--- DATA BLOCK ---

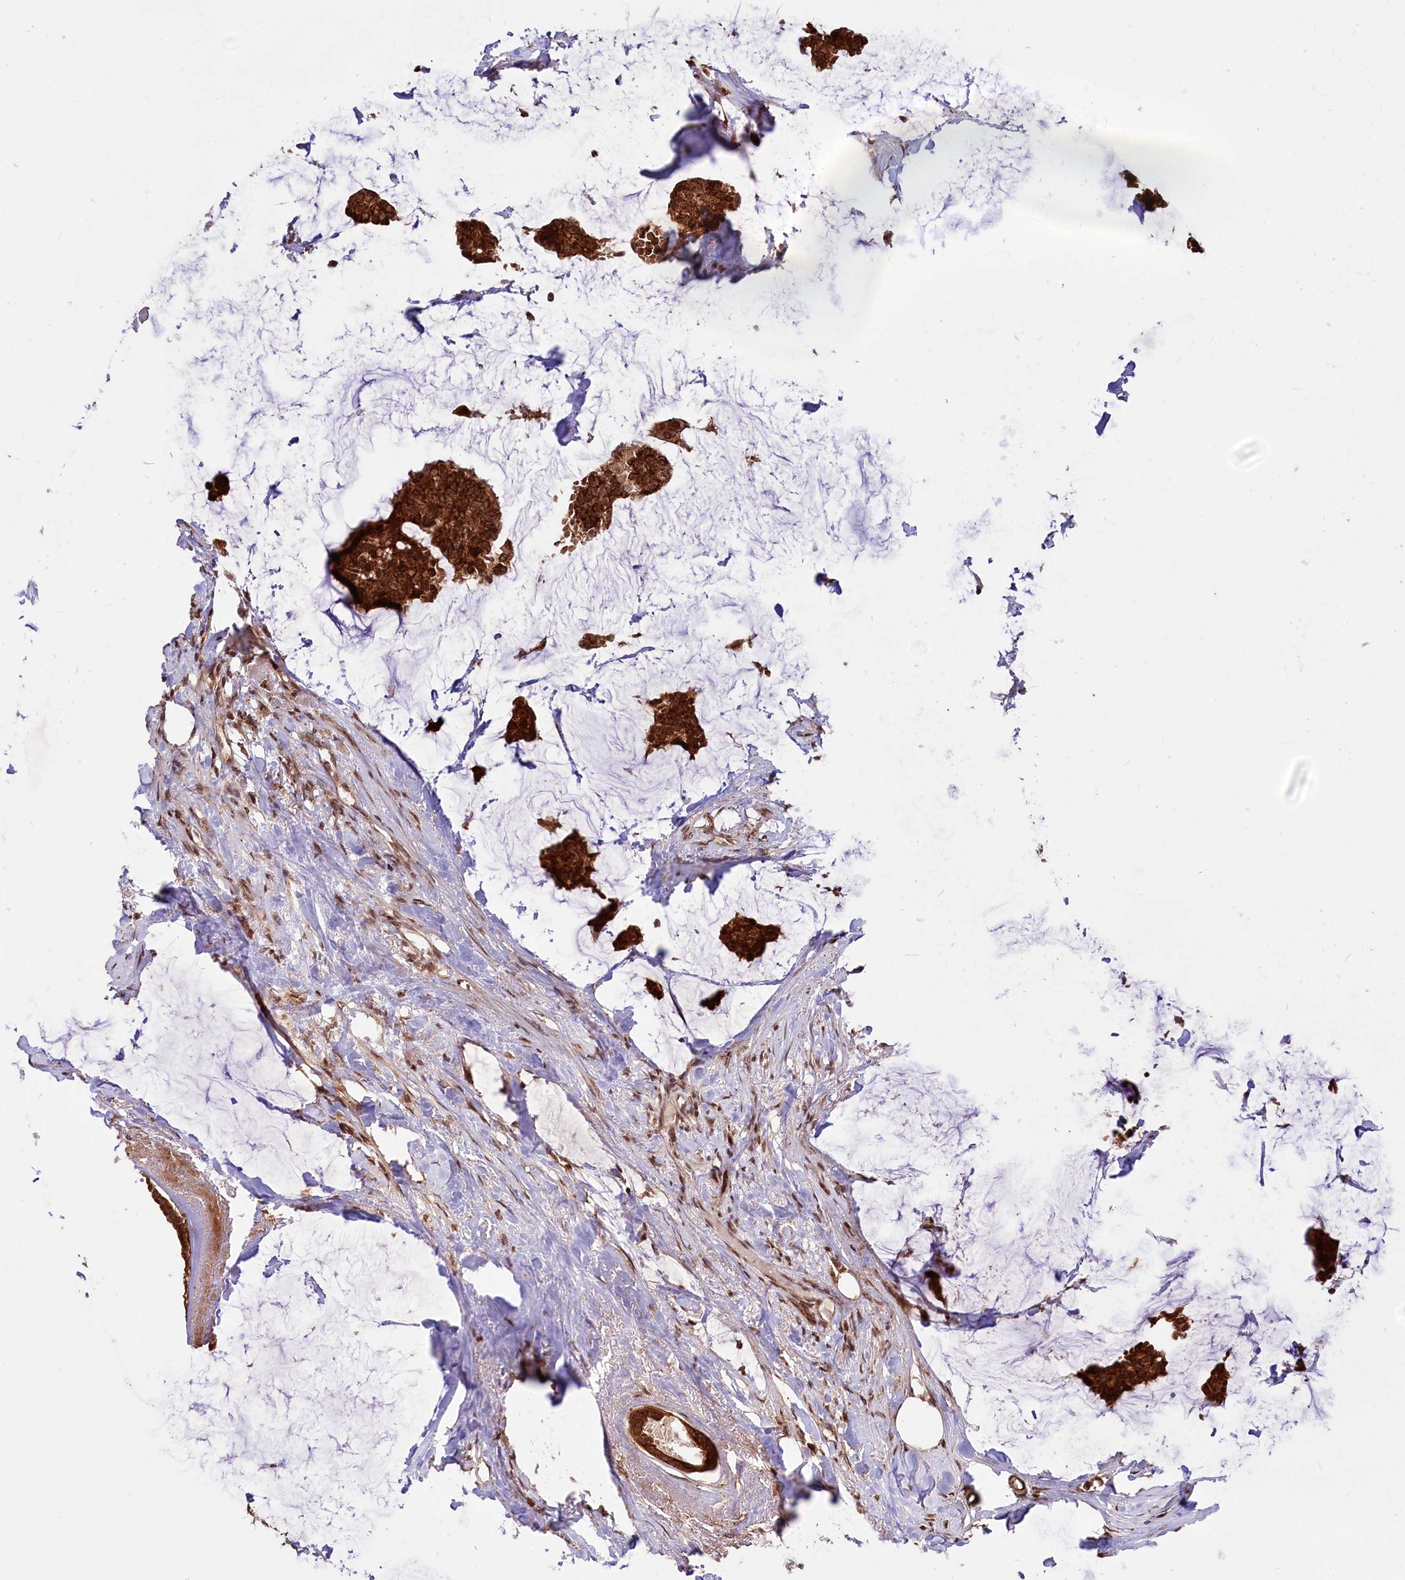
{"staining": {"intensity": "strong", "quantity": ">75%", "location": "cytoplasmic/membranous,nuclear"}, "tissue": "breast cancer", "cell_type": "Tumor cells", "image_type": "cancer", "snomed": [{"axis": "morphology", "description": "Duct carcinoma"}, {"axis": "topography", "description": "Breast"}], "caption": "Tumor cells exhibit high levels of strong cytoplasmic/membranous and nuclear staining in approximately >75% of cells in human breast intraductal carcinoma.", "gene": "PHC3", "patient": {"sex": "female", "age": 93}}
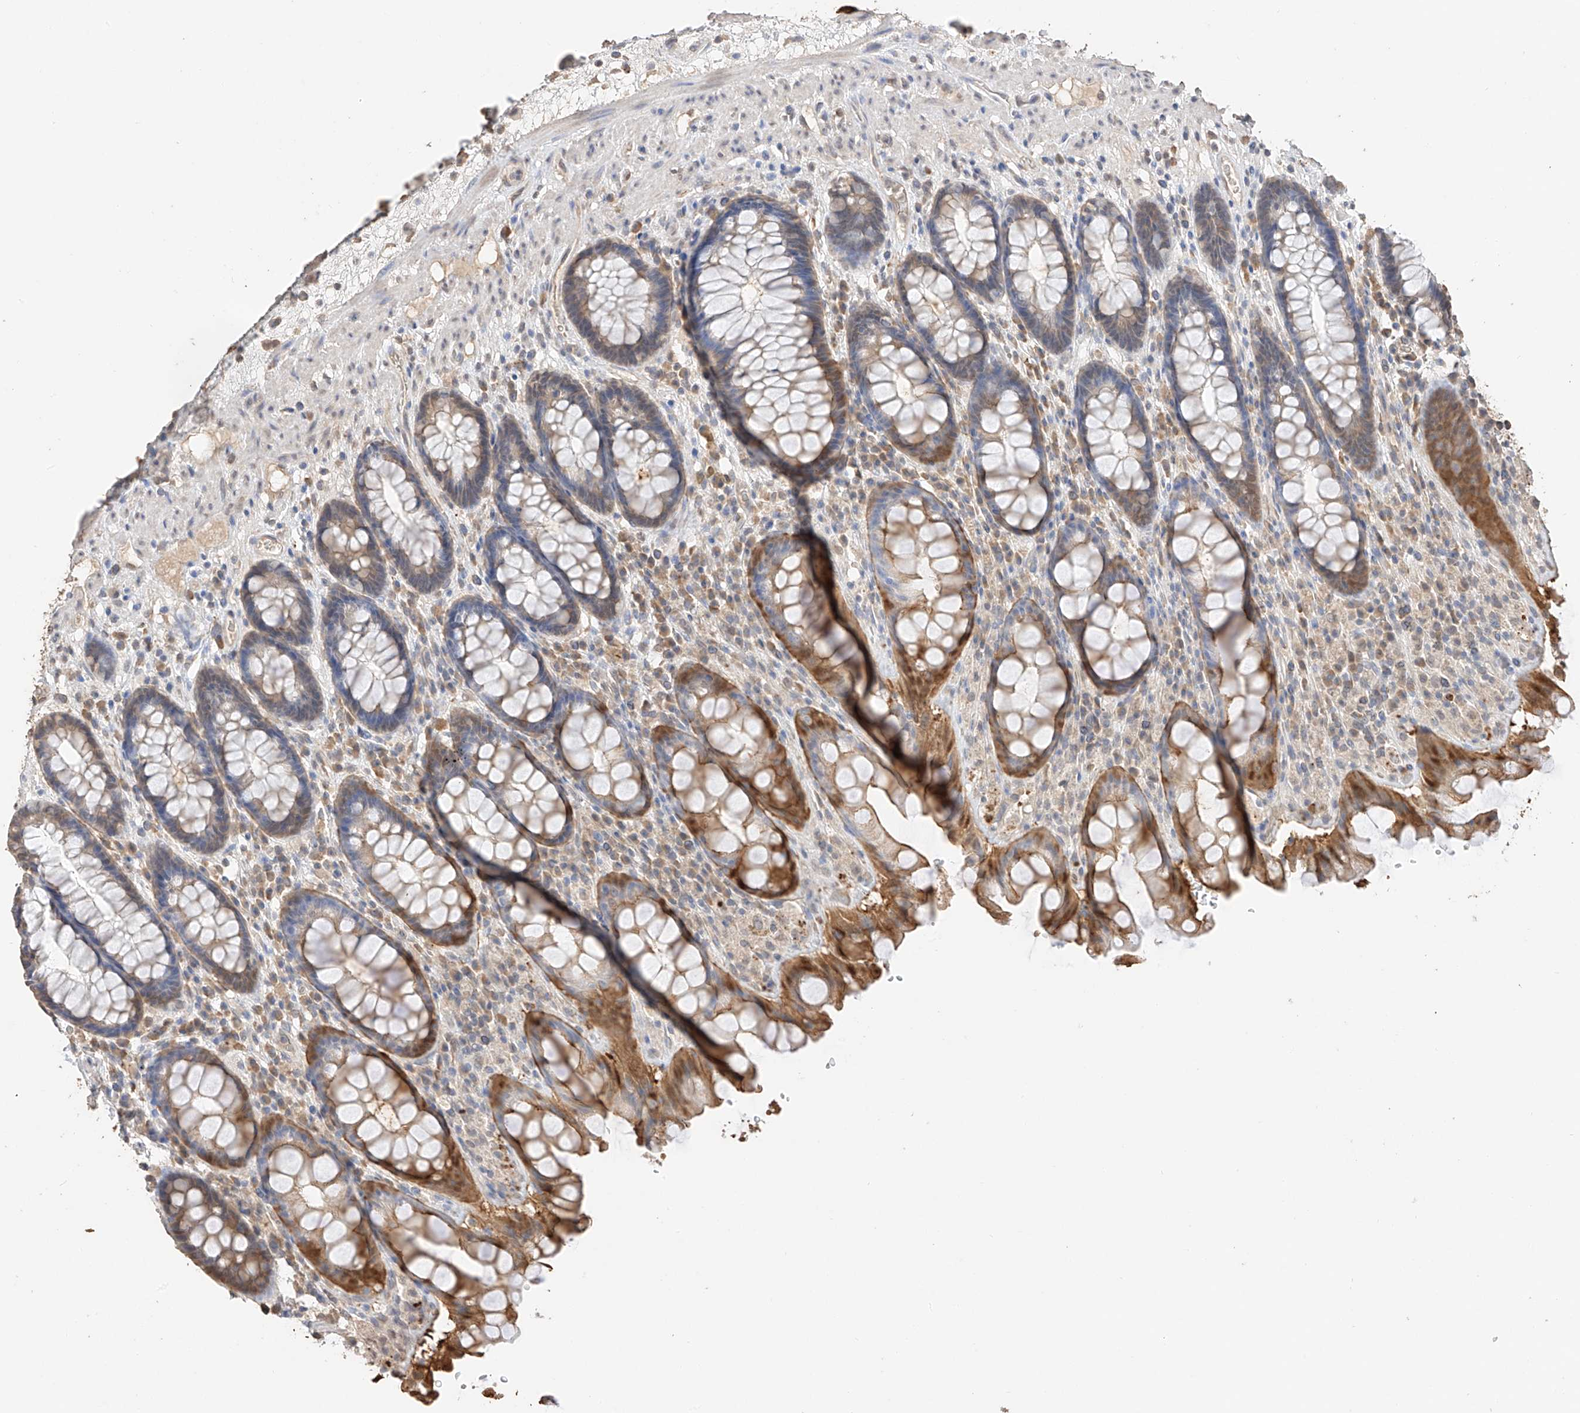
{"staining": {"intensity": "moderate", "quantity": "25%-75%", "location": "cytoplasmic/membranous"}, "tissue": "rectum", "cell_type": "Glandular cells", "image_type": "normal", "snomed": [{"axis": "morphology", "description": "Normal tissue, NOS"}, {"axis": "topography", "description": "Rectum"}], "caption": "The immunohistochemical stain shows moderate cytoplasmic/membranous expression in glandular cells of benign rectum.", "gene": "IL22RA2", "patient": {"sex": "male", "age": 64}}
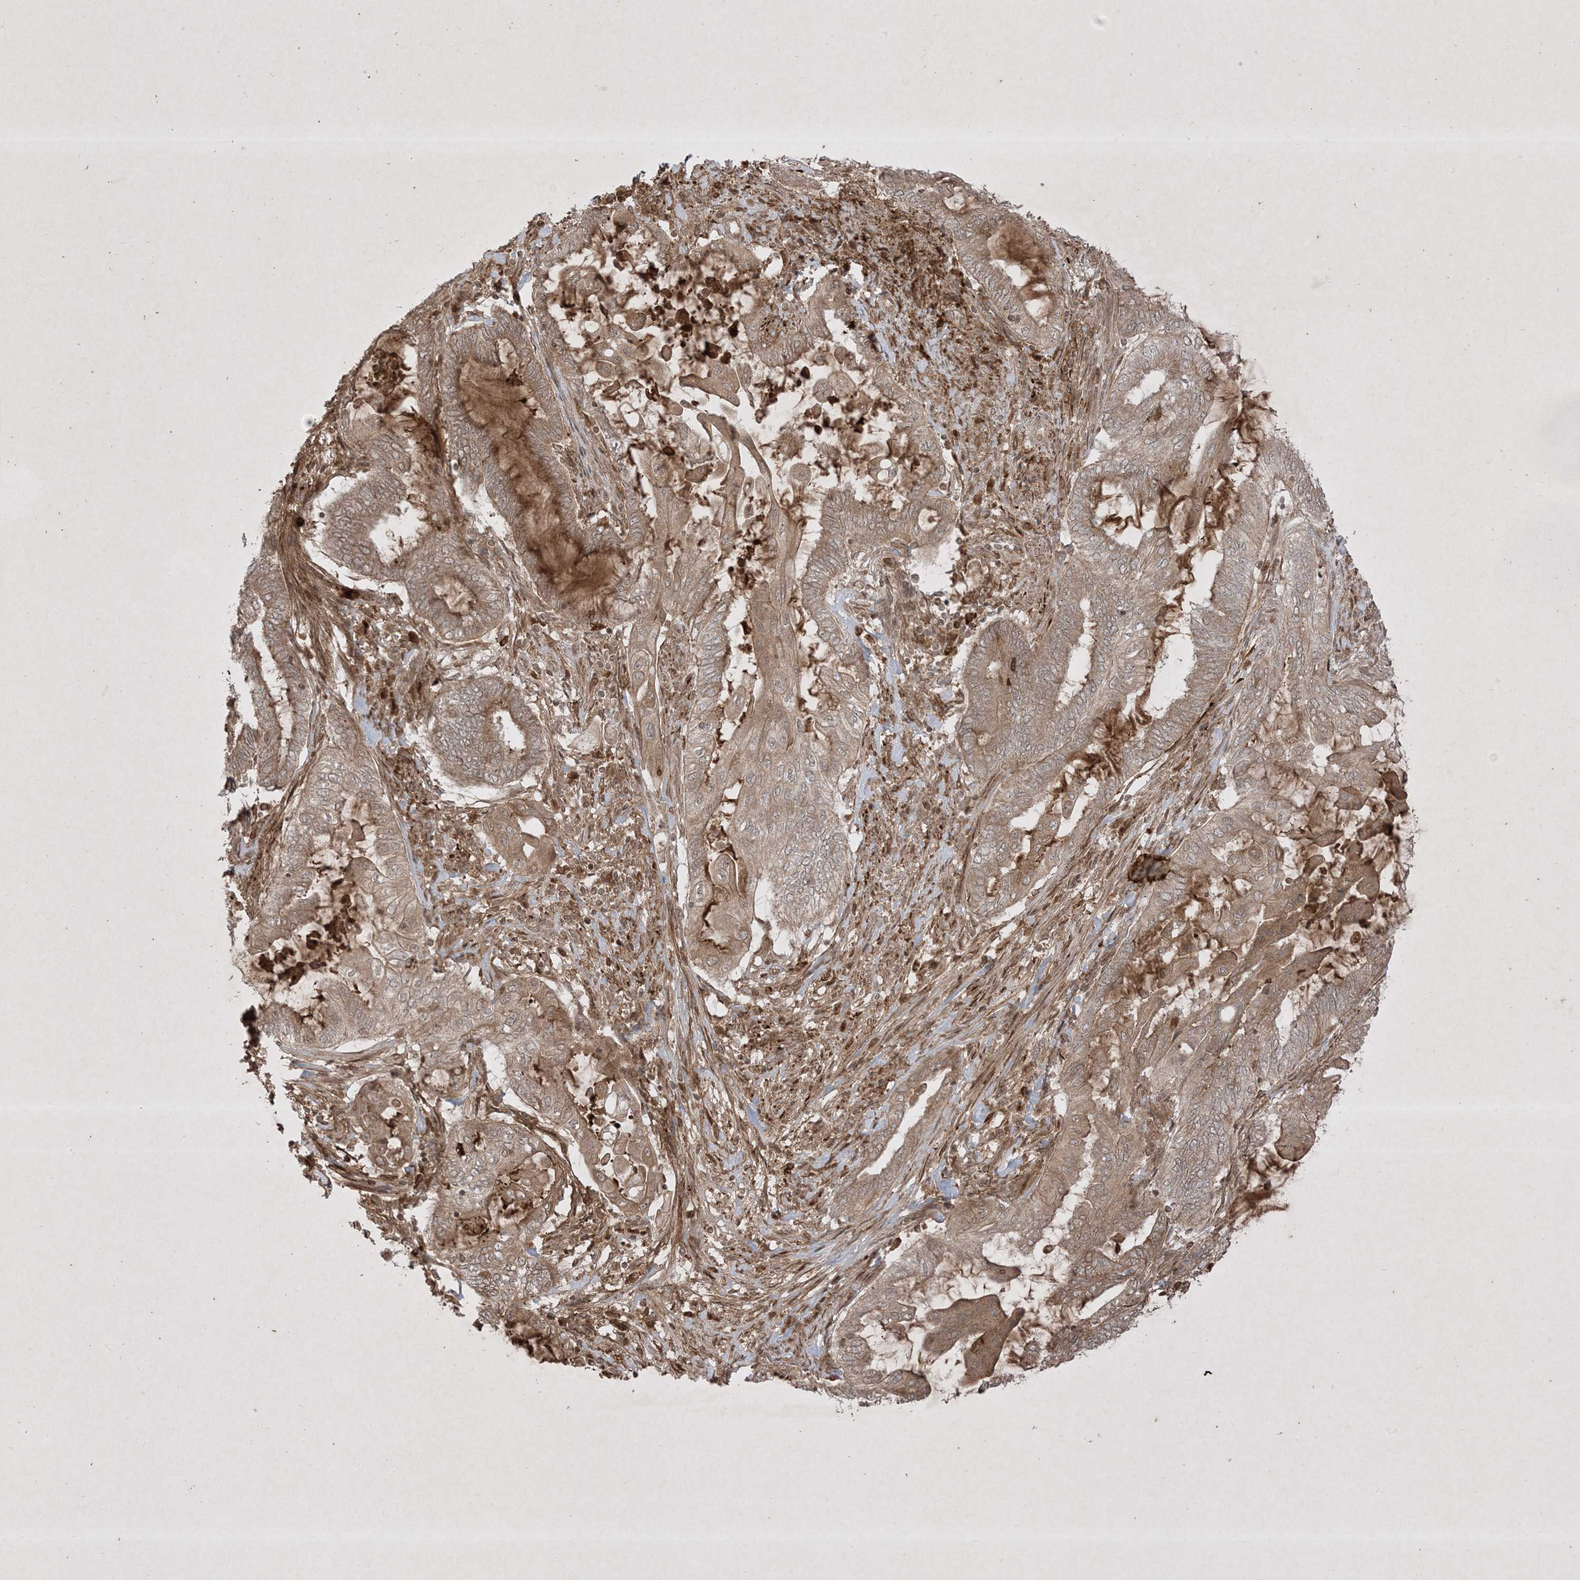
{"staining": {"intensity": "moderate", "quantity": ">75%", "location": "cytoplasmic/membranous"}, "tissue": "endometrial cancer", "cell_type": "Tumor cells", "image_type": "cancer", "snomed": [{"axis": "morphology", "description": "Adenocarcinoma, NOS"}, {"axis": "topography", "description": "Uterus"}, {"axis": "topography", "description": "Endometrium"}], "caption": "A brown stain highlights moderate cytoplasmic/membranous expression of a protein in human adenocarcinoma (endometrial) tumor cells.", "gene": "PTK6", "patient": {"sex": "female", "age": 70}}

---

__TO DO__.
Omit the pictures and give the material again, exactly and in full.

__EXERCISE OUTPUT__.
{"staining": {"intensity": "strong", "quantity": ">75%", "location": "cytoplasmic/membranous,nuclear"}, "tissue": "breast cancer", "cell_type": "Tumor cells", "image_type": "cancer", "snomed": [{"axis": "morphology", "description": "Duct carcinoma"}, {"axis": "topography", "description": "Breast"}], "caption": "Tumor cells exhibit high levels of strong cytoplasmic/membranous and nuclear staining in approximately >75% of cells in human breast intraductal carcinoma.", "gene": "PHC3", "patient": {"sex": "female", "age": 93}}
{"staining": {"intensity": "moderate", "quantity": "25%-75%", "location": "cytoplasmic/membranous"}, "tissue": "rectum", "cell_type": "Glandular cells", "image_type": "normal", "snomed": [{"axis": "morphology", "description": "Normal tissue, NOS"}, {"axis": "topography", "description": "Rectum"}], "caption": "The immunohistochemical stain shows moderate cytoplasmic/membranous expression in glandular cells of benign rectum.", "gene": "IL22RA2", "patient": {"sex": "male", "age": 64}}
{"staining": {"intensity": "moderate", "quantity": ">75%", "location": "cytoplasmic/membranous"}, "tissue": "endometrial cancer", "cell_type": "Tumor cells", "image_type": "cancer", "snomed": [{"axis": "morphology", "description": "Adenocarcinoma, NOS"}, {"axis": "topography", "description": "Uterus"}, {"axis": "topography", "description": "Endometrium"}], "caption": "A brown stain highlights moderate cytoplasmic/membranous expression of a protein in human adenocarcinoma (endometrial) tumor cells.", "gene": "PTK6", "patient": {"sex": "female", "age": 70}}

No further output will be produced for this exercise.